--- Exercise details ---
Please repeat, exactly as written, the line containing "into the docker image" and every line after it through the end of the records below.

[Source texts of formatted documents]

========================================

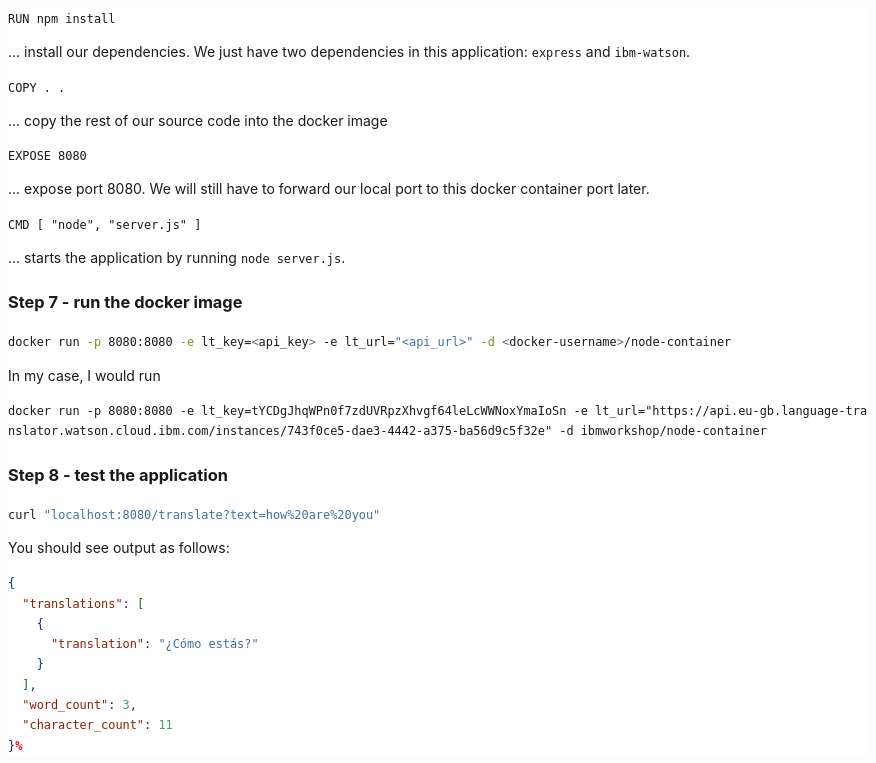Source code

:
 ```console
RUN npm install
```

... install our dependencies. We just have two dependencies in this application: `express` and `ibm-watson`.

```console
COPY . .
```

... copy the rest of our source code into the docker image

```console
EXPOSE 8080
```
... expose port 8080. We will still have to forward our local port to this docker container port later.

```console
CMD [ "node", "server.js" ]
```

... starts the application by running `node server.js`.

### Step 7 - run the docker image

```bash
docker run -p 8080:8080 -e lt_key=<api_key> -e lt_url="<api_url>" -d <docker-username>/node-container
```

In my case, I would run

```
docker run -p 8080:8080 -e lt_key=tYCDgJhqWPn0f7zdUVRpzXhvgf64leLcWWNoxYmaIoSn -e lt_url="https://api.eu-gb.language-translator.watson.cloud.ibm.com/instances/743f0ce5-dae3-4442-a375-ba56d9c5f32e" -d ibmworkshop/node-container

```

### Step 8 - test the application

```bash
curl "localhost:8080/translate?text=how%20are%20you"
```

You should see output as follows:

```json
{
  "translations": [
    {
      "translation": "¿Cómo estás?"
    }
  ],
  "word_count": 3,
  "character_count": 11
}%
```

========================================

--- Task response ---
... copy the rest of our source code into the docker image

```console
EXPOSE 8080
```
... expose port 8080. We will still have to forward our local port to this docker container port later.

```console
CMD [ "node", "server.js" ]
```

... starts the application by running `node server.js`.

### Step 7 - run the docker image

```bash
docker run -p 8080:8080 -e lt_key=<api_key> -e lt_url="<api_url>" -d <docker-username>/node-container
```

In my case, I would run

```
docker run -p 8080:8080 -e lt_key=tYCDgJhqWPn0f7zdUVRpzXhvgf64leLcWWNoxYmaIoSn -e lt_url="https://api.eu-gb.language-translator.watson.cloud.ibm.com/instances/743f0ce5-dae3-4442-a375-ba56d9c5f32e" -d ibmworkshop/node-container

```

### Step 8 - test the application

```bash
curl "localhost:8080/translate?text=how%20are%20you"
```

You should see output as follows:

```json
{
  "translations": [
    {
      "translation": "¿Cómo estás?"
    }
  ],
  "word_count": 3,
  "character_count": 11
}%
```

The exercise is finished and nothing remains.